PARTS OF THE EXERCISE:
a – List the industries that use macrophytes, according to the article on sonar mapping of macrophytes.
b – Print the passage of the article on sonar mapping of macrophytes starting at "Sustainable management of" and ending at "around the world.".
c – Condense the paragraph of the article on sonar mapping of macrophytes that begins "Sustainable management of marine resources" into a single shorter sentence that keeps its main facts.

PAGE EXTRACT:
+++++
Sustainable management of marine resources, under pressure from climate change and human activities, requires the rapid and cheap collection of high-resolution seabed data. New research has looked at how well multibeam sonars can be used to achieve this, looking at measurements of macrophytes (algae) from around the world.

Climate Change and Environment

All aquatic plants large enough to see with the naked eye, like seaweed, algae and kelp, are called macrophytes. They stabilise surrounding habitats, maintain biodiversity and are used in chemical, pharmaceutical and food industries. However, macrophytes are highly sensitive to environmental changes. In the Arctic, where climate change is the most readily visible, macrophytes are important indicators of habitat health and glacier melting. Scientists use sonars to map macrophyte populations. The EU-funded 'Acoustic imaging of macrophytes and habitat investigation' (AIM-HI) project set out to investigate the performance of an emerging technology: multi-beam echo-sounders (MBES). The tool analyses acoustic echoes from the seabed and any overlying vegetation, looking at wide ranges away from the survey vessel. The advantage of MBES over older single-beam echo-sounders (SBES) is that larger portions of seabed can be surveyed at faster speeds. This is important in ecologically sensitive areas, and in remote and physically challenging regions. Researchers wanted to determine the best way to process large MBES datasets, assess accuracy of results and the variations in different types of MBES tools. They used datasets from Arctic macrophytes in Kongsfjord (Svalbard) and temperate macrophytes from British Columbia and European shores along with still images and biological samples to answer their questions. AIM-HI found that depending on the sonar used, up to 30 % of MBES measurements in the centre beams can be lost or affected by noise. However, this can easily be corrected by averaging several measurements, taking advantage of the higher imaging rate of MBESs. Also, MBES can provide 'snippets' of the acoustic returns along the full water column, thereby enabling better characterisation of macrophyte cover and seabed substrates. In terms of reliability, MBES can image further away than SBESs. There is however a 'dark zone' over an intermediate range of angles at which acoustic returns from macrophytes disappears. This research identified a common processing methodology applicable to all depths or environments and adaptable to different sonar types. The results have already been shared with major sonar manufacturers. MBES technology should also prove useful to national marine institutes, environmental organisations and the macrophyte industry in general.
+++++
(Collected data)
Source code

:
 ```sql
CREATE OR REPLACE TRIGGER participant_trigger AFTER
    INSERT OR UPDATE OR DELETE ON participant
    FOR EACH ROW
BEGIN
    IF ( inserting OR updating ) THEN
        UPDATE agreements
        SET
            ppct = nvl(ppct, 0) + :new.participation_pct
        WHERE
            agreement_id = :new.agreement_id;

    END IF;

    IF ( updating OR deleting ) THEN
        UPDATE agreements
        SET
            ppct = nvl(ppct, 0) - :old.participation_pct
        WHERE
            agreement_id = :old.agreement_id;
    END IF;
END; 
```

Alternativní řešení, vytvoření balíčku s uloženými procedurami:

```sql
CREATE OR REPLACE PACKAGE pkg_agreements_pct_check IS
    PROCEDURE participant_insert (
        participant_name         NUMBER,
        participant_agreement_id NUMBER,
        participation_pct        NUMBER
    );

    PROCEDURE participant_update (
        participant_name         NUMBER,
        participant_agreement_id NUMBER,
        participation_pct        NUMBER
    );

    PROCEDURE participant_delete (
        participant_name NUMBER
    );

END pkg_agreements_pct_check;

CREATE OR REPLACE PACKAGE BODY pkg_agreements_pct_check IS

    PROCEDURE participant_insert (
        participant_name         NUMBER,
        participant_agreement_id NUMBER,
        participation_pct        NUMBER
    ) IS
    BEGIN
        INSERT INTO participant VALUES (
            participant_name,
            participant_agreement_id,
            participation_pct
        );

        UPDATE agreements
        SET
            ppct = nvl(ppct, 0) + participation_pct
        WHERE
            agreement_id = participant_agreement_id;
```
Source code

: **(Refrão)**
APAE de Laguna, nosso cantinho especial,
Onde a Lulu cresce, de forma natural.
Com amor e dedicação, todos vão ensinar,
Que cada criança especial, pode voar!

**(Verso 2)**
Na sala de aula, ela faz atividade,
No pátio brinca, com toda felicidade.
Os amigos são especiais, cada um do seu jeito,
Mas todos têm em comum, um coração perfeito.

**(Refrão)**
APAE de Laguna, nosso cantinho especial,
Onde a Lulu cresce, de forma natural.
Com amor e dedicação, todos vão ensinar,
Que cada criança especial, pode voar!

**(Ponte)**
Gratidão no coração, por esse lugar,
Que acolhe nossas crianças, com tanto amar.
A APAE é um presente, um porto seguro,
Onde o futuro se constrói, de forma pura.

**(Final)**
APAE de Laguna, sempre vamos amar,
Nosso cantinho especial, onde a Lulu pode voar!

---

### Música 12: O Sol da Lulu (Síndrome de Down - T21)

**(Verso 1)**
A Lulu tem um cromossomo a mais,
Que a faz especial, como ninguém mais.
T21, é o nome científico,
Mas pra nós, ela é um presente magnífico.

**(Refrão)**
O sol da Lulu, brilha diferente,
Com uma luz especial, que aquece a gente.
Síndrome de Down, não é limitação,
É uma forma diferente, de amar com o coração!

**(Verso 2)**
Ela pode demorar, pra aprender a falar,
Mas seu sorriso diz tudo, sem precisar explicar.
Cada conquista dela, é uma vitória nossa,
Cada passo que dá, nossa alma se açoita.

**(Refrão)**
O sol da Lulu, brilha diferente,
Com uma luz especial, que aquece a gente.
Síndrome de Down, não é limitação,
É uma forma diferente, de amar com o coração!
+++++
EXERCISE ANSWERS:
a – Chemical, pharmaceutical and food industries

b –
Sustainable management of marine resources, under pressure from climate change and human activities, requires the rapid and cheap collection of high-resolution seabed data. New research has looked at how well multibeam sonars can be used to achieve this, looking at measurements of macrophytes (algae) from around the world.

c – Managing marine resources sustainably under climate and human pressure requires fast, cheap, high-resolution seabed data, so new research tested multibeam sonars for this using macrophyte (algae) measurements from around the world.